We will discuss this Great Pyramid again but for now, ask yourself:  What captures your spirit today?  What gives your soul release?  What is it that allows you to feel free, really free in your mind?  The purpose of all of these myths was not simply to entertain but to explain.  We often forget to stop and ask ourselves some very important questions, questions like “What would really make my spirit soar?  I have a feeling the questions at the beginning of this paragraph, when you first read them, invoked answers in your mind that went something like this.  What captures my spirit?  Work and responsibilities; they capture and enslave me.  What gives me release?  Going home or, perhaps, going to the movies or out on the town.  What allows me to feel free?  A nice cold beer or piece of chocolate or maybe even a long hot soak in a hot tub or bubble bath.
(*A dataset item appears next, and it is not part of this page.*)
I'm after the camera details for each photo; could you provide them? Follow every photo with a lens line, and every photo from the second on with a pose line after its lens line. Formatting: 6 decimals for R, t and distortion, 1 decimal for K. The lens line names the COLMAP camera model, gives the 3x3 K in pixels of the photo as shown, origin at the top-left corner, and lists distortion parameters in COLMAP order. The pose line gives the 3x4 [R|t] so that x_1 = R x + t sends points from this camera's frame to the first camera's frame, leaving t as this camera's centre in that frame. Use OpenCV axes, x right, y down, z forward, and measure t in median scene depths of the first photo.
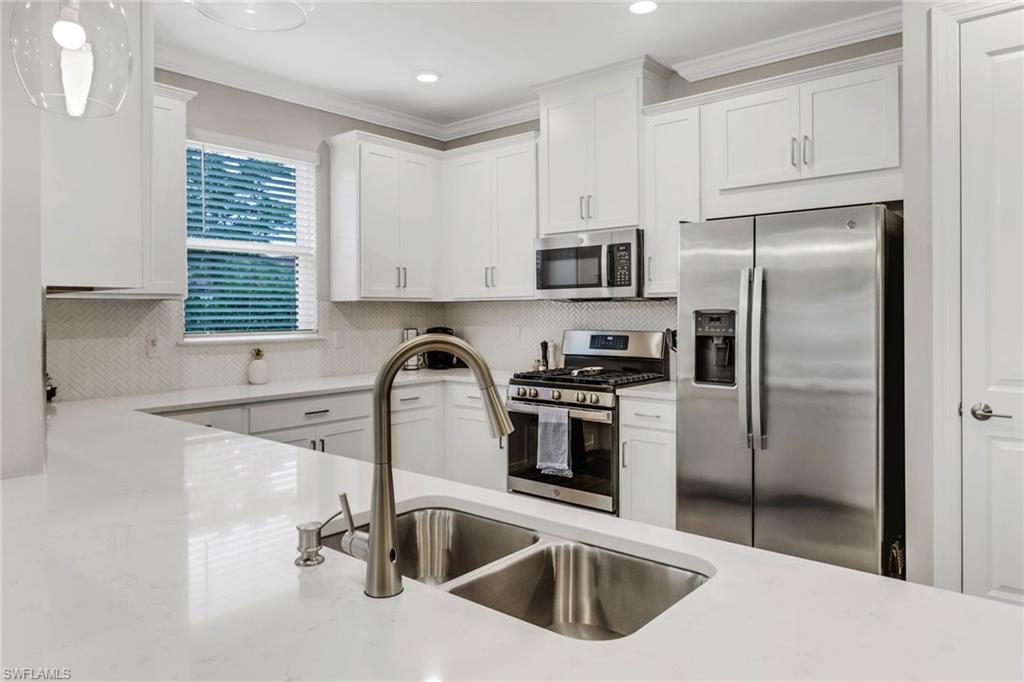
lens RADIAL K [[672.9, 0, 511.8], [0, 672.9, 315.8], [0, 0, 1]] dist [0.003247, -0.000425]
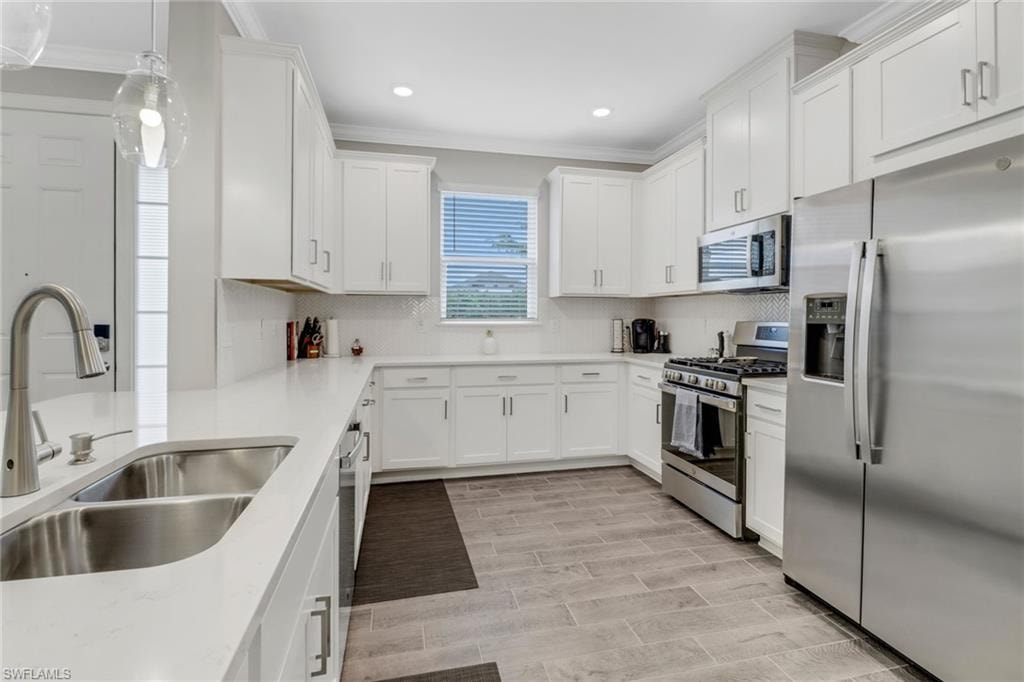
lens RADIAL K [[475.5, 0, 513.1], [0, 475.5, 322.3], [0, 0, 1]] dist [0.001580, -0.006112]
pose [[0.803399, 0.016611, -0.595210, 0.282692], [-0.011653, 0.999858, 0.012174, 0.020672], [0.595327, -0.002845, 0.803478, 0.222005]]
It is important to know not only where we have been and where we are going, but also to know what drives us and what can give us rest.  Thuban is no longer the North Star but it remains an important nautical marker which continues to guide sailing vessels.  Naval historians know that the USS Thuban, an attack cargo ship served valiantly and was of great importance to the United States Navy during World War II, the Korean Conflict, and the Cuban Missile Crisis.  The naming of this ship is yet another instance of how ancient mythologies never fade away or die.  They are as immortal of the deities whose stories they tell.

Our living also leaves its footprint on the world.  We may never have a ship named after us or have a great pyramid built in our honor but we do leave our mark.  The trick is to make certain that we are leaving something positive.  We all have a legacy.  Unlike these myths and the spirits about which we are discussing, we can write our own story, create our own legacy.  What will you write today?